Material supplied Start Marker

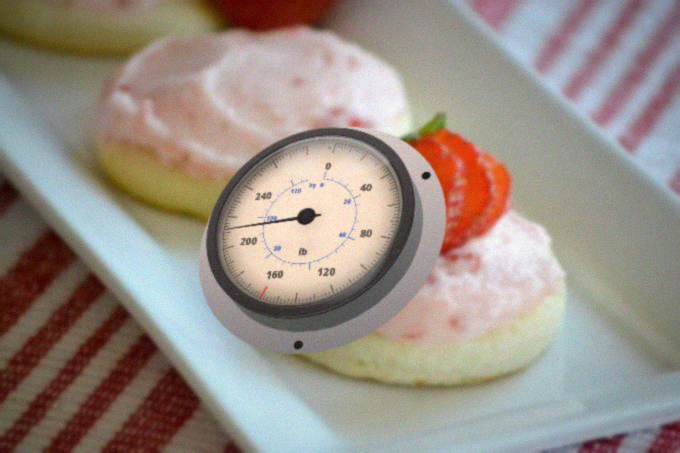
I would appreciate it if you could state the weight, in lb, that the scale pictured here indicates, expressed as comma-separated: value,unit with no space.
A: 210,lb
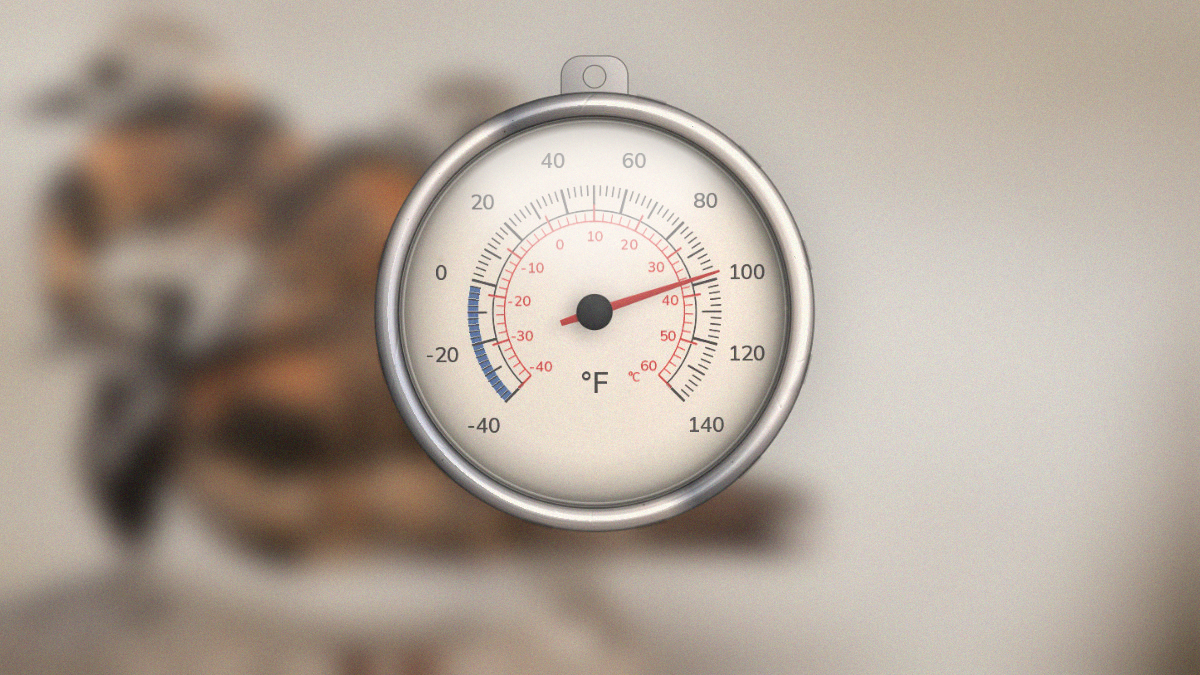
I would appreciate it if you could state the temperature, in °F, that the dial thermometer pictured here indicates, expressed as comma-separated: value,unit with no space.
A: 98,°F
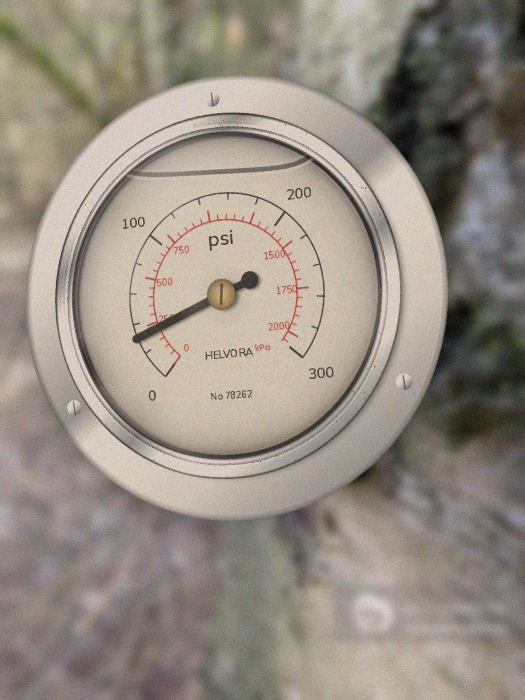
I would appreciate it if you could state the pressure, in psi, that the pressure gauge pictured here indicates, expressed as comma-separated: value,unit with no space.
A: 30,psi
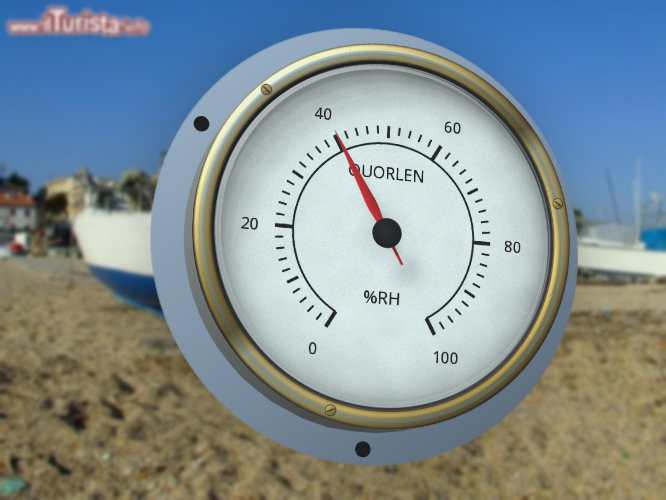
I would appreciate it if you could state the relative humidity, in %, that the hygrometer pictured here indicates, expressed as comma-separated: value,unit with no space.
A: 40,%
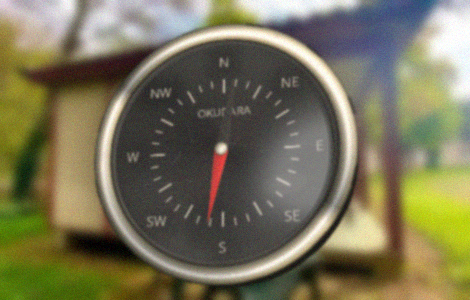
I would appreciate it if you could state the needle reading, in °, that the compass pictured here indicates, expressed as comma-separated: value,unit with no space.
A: 190,°
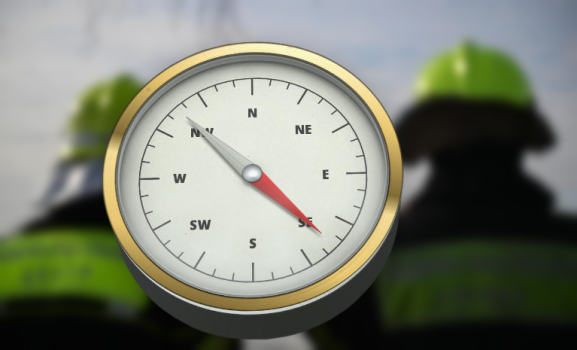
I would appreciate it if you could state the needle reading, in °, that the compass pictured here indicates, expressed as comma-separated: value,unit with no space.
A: 135,°
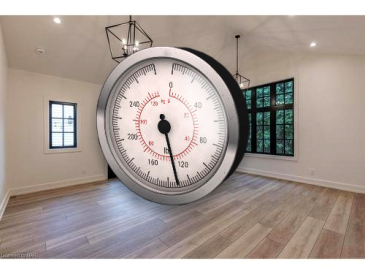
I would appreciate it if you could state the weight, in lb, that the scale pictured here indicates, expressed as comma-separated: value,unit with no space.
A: 130,lb
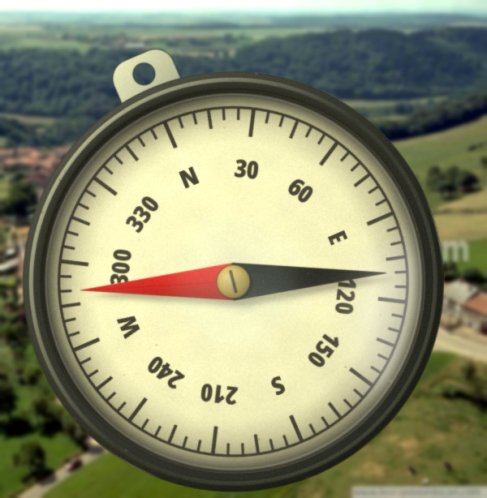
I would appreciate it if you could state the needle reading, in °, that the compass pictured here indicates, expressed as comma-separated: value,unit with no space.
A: 290,°
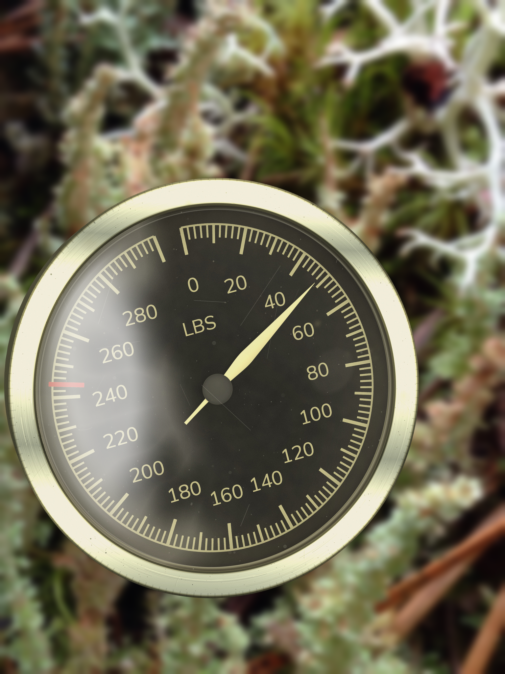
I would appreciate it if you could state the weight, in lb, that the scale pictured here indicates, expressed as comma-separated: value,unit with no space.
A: 48,lb
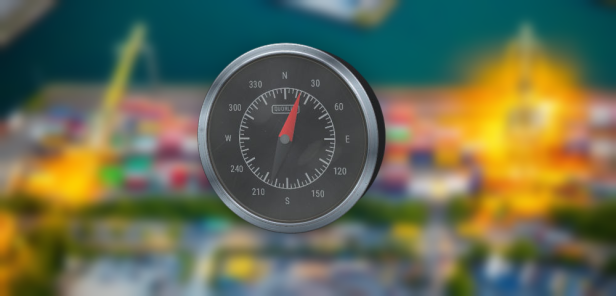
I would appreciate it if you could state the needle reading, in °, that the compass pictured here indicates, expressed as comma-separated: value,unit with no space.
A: 20,°
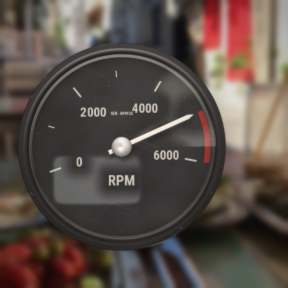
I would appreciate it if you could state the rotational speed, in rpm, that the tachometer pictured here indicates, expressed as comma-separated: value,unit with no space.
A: 5000,rpm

Material supplied End Marker

* **Exercise aim**:
Write out all of the records again with "pictured here" replaced by "shown here" everywhere and nothing else changed. Omit the pictures.

* **Final answer**:
I would appreciate it if you could state the weight, in lb, that the scale shown here indicates, expressed as comma-separated: value,unit with no space.
A: 210,lb
I would appreciate it if you could state the temperature, in °F, that the dial thermometer shown here indicates, expressed as comma-separated: value,unit with no space.
A: 98,°F
I would appreciate it if you could state the pressure, in psi, that the pressure gauge shown here indicates, expressed as comma-separated: value,unit with no space.
A: 30,psi
I would appreciate it if you could state the relative humidity, in %, that the hygrometer shown here indicates, expressed as comma-separated: value,unit with no space.
A: 40,%
I would appreciate it if you could state the needle reading, in °, that the compass shown here indicates, expressed as comma-separated: value,unit with no space.
A: 190,°
I would appreciate it if you could state the needle reading, in °, that the compass shown here indicates, expressed as comma-separated: value,unit with no space.
A: 135,°
I would appreciate it if you could state the weight, in lb, that the scale shown here indicates, expressed as comma-separated: value,unit with no space.
A: 130,lb
I would appreciate it if you could state the needle reading, in °, that the compass shown here indicates, expressed as comma-separated: value,unit with no space.
A: 290,°
I would appreciate it if you could state the weight, in lb, that the scale shown here indicates, expressed as comma-separated: value,unit with no space.
A: 48,lb
I would appreciate it if you could state the needle reading, in °, that the compass shown here indicates, expressed as comma-separated: value,unit with no space.
A: 20,°
I would appreciate it if you could state the rotational speed, in rpm, that the tachometer shown here indicates, expressed as comma-separated: value,unit with no space.
A: 5000,rpm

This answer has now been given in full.